• PROBLEMS TO SOLVE
[1] According to the November comics blog post, where is the writer's local comic book shop?
[2] Reproduce the stretch of the November comics blog post from "Now, Lazarus is" through "series than before.".

───── EXCERPTED TEXT

Friday, 27 November 2015

Novembers comics (so far)

In truth, I kind of expected not to write about any print comics for a few more weeks. The reason being is that, as my local comic book shop is in the town centre, I hadn't planned on any more than one trip before the new year so I could avoid the crowds of Christmas shoppers.

Well, things (as per usual with me) haven't gone to plan, though in a positive way, as I was able to go in last weekend.

And, like the last pick up of print comics, it's only two books and only one of them managed to impress me.

(This is becoming a bit of a trend).

So, first up was Lazarus #20, which finally returns after (what feels like) a lengthy absence, and sees Forever, recently resurrected, trying to regroup with her team and finish the mission. Meanwhile, at home, Johanna's plans take an unexpected turn.

Now, Lazarus is one of my top books (which, in fairness, doesn't take much as I pick up so few) but after reading this issue, I think it's break and delayed releases has given the series a slight breath of fresh air. Issue 20 was captivating from start to finish, with Forever taking a back seat while Casey and Johanna taking the lead, with more supporting characters like Arthur and Marisol being given more time to shine. This issue really made me think of the book as more an ensemble series than before.

But also, the political manoeuvring which was occurring in the home portions really have me more intrigued about what is to come. I've also been left with questions about the loyalties of characters I'd previously thought I had a good handle on. Issue 20 was a fantastic instalment and has me looking forward to 21.

──────────
───── SOURCE DATA

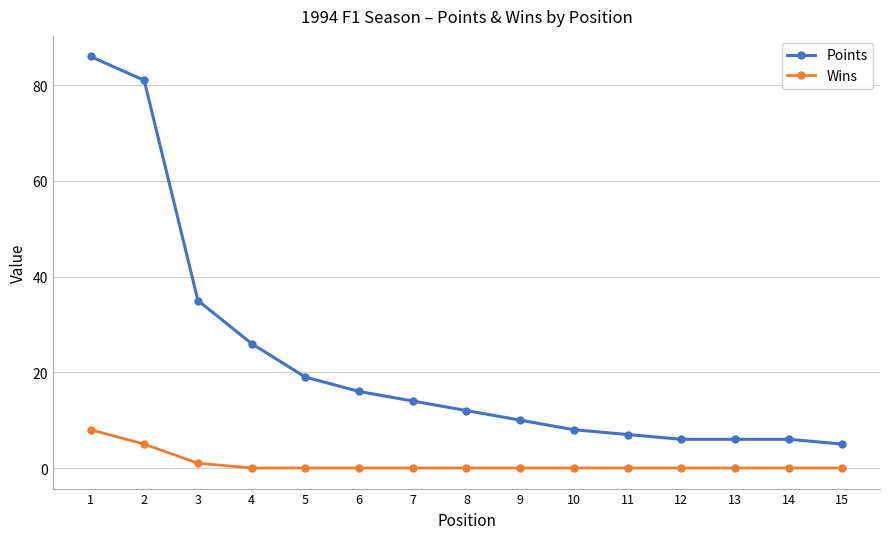

Where is Points nearest to the value 45?

3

──────────

• ANSWERS GIVEN
[1] It is in the town centre.

[2]
Now, Lazarus is one of my top books (which, in fairness, doesn't take much as I pick up so few) but after reading this issue, I think it's break and delayed releases has given the series a slight breath of fresh air. Issue 20 was captivating from start to finish, with Forever taking a back seat while Casey and Johanna taking the lead, with more supporting characters like Arthur and Marisol being given more time to shine. This issue really made me think of the book as more an ensemble series than before.